Die AfD vergleichsweise schwach, die Grünen punkten schwer im tiefschwarzen Westen, weil eben auch aufrechten Konservativen die Gülle in der Nase näher ist, als abstrakte Ängste vor der Zuwanderung.
Der Osten ist traditionell sehr rot, und die Union personell schwach.
Konnte man gut schon bei der BTW beobachten, wo die Roten mehrere Wahlkreise direkt holten, obwohl die Zweitstimmenmehrheit an die Union ging.
Einen Wahlkampf zu führen, der Schulpolitik ins Zentrum rückt (nur weils ein typisches Landes-Thema ist), aber übersieht, das Althusmann selbst vor 5 Jahren noch Kultusminister war und die unzweifelhat vorhandenen Probleme mitzuverantworten hat, setzt darauf, daß Wähler ein sehr kurzes Gedächtnis haben.
Die Wahlplakate der BTW teilweise gar nicht auszutauschen, sondern nur mit "15.Oktober" Buttons zu ergänzen: noch besser kann kein politischer Gegner die austauschbare Inhaltsleere der Unionskogans offenlegen.
Dazu fünf Jahre lang eine Oppositionspolitik zu betreiben, die mit Inhaltskritik wenig, mit Tiefschlägen auf persönlicher Ebene und Verfahrenstricks dagegen sehr viel zu tun hatte (und hier ist Twesen nur ein letzer Mosaikstein) mögen auch auf Anstand bedachte Konservative nicht sehr.
Dazu ein unerträglich arroganter Habitus, der das Wahlergebnis vor 5 Jahren eher als "Betriebsunfall" abhakte - und nichts daraus lernte.
Die Union hat sich wirklich viel Mühe gegeben nicht zu gewinnen.
„Der Osten ist traditionell sehr rot...“
Dafür ist der Westen sehr schwarz.
Meine Frau kommt aus dem Emsland und als wir noch nicht zusammen waren fragte ich sie mal, wie ihre Heimat denn so ist.
„Bei der letzten Wahl kam die CDU auf 67%, das sagt eigentlich schon alles aus.“
Und ich dachte immer ich als Nordfriese wohne in einer CDU Hochburg.
Ich las heute eine Umfrage, bei der die CDU in Niedersachsen bei 30% liegt, die SPD bei 34,5%. Für beide das schlechteste Ergebnis dort seit 1959.
Eigentlich wünsche ich der SPD wegen der Agenda 2010 die Pest an den Hals, aber möglicherweise könnte es sogar sinnvoll sein, wenn die CDU die Landtagswahl verliert, denn dann steigt der Druck auf Merkel endlich eine halbwegs realistische Flüchtlingspolitik zu machen, anstatt fast jeden reinzulassen.

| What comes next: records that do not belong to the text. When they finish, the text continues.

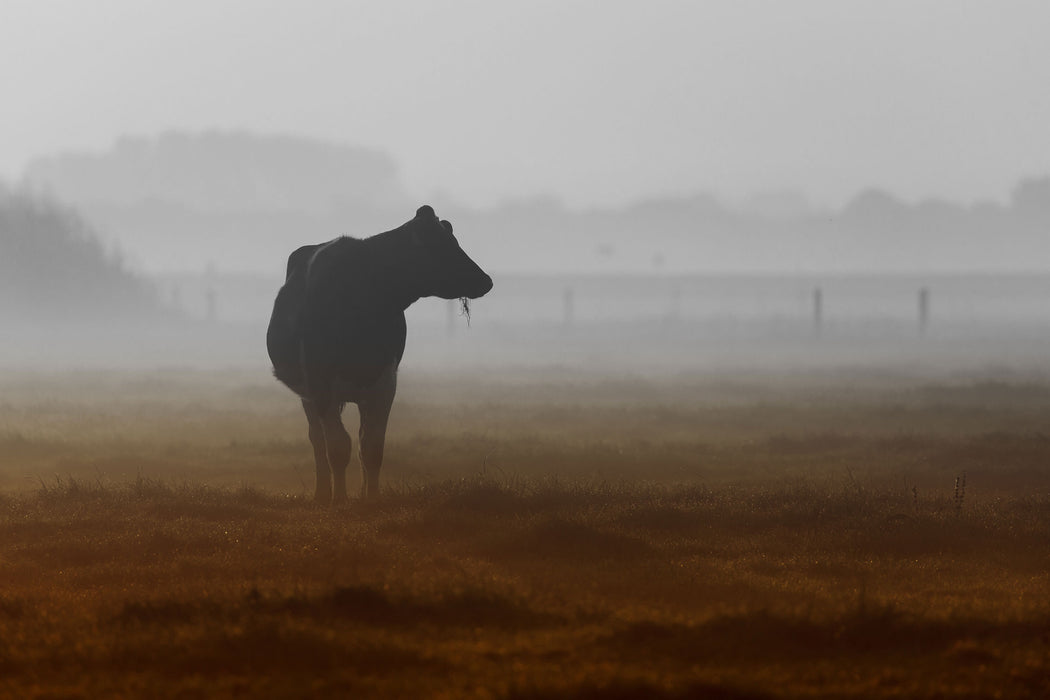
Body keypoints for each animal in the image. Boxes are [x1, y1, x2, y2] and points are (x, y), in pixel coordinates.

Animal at [262, 203, 491, 503]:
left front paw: (371, 498)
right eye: (441, 246)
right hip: (308, 394)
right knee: (317, 440)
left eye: (454, 241)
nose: (486, 280)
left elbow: (371, 447)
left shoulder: (384, 381)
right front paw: (339, 499)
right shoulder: (320, 383)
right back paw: (323, 492)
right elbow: (337, 447)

Ach ja, im Bund liegt die CDU aktuell beim Negativrekord von 31%, die SPD bei 21%. Bald würde es nicht mal mehr für eine große Koalition reichen.

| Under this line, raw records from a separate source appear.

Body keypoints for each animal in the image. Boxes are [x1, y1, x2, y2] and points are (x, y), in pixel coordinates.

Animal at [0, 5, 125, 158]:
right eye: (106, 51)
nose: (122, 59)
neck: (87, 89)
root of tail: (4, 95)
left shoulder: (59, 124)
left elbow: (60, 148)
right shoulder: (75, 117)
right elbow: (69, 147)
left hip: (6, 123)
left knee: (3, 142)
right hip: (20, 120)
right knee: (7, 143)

http://www.wahlrecht.de/u...
"Bald würde es nicht mal mehr für eine große Koalition reichen."
Im Moment reicht die Sitzverteilung im Bundestag nicht mal für CDU+SPD (ohne CSU)
Weil macht seine Sache besser als Althusmann. Das kann man auch wie ich als politischer Gegner anerkennen.

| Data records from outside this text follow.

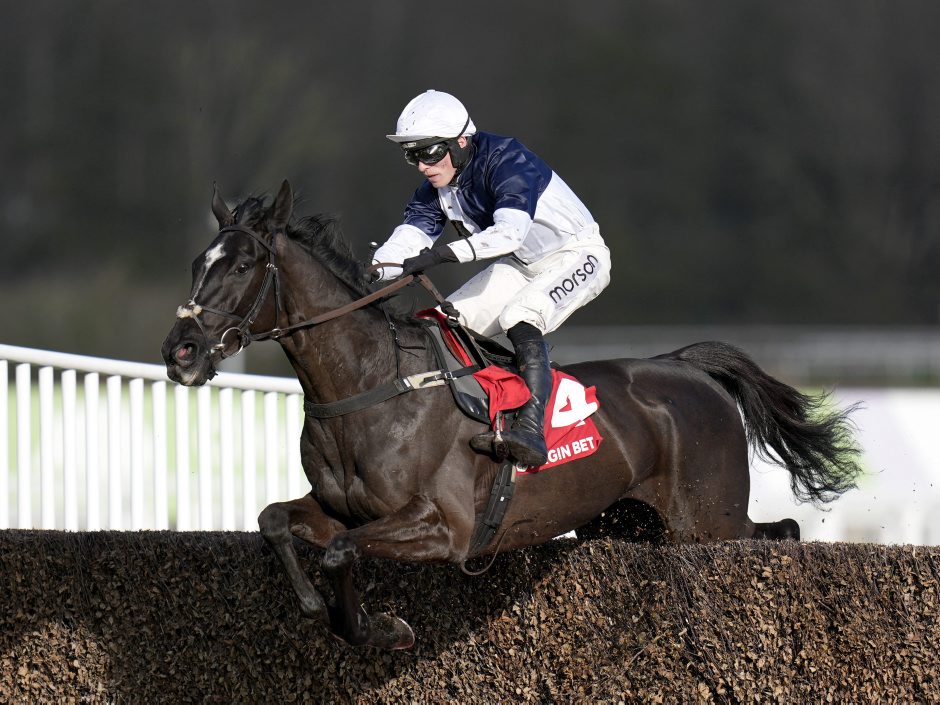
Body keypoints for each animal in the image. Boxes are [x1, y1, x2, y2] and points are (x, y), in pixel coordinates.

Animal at [162, 180, 861, 650]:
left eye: (244, 264)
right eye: (197, 263)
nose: (181, 352)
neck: (370, 386)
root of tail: (687, 367)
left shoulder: (445, 527)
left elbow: (339, 553)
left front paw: (379, 627)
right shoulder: (340, 509)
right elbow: (277, 521)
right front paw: (324, 610)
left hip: (707, 523)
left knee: (780, 533)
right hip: (633, 524)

Die Frage ist nur, welche Koalition daraus wird. RRG wäre wohl das vorzeitige Ende niedersächsischer Zukunftsfähigkeit.
Wäre doch schade drum...
Wegen der GRÜNEN?
"Huch, die SPD führt"
Sie hatte ja auch genug Schützenhilfe aus Berlin.
Zuletzt von Schäuble. Davor von Merkel.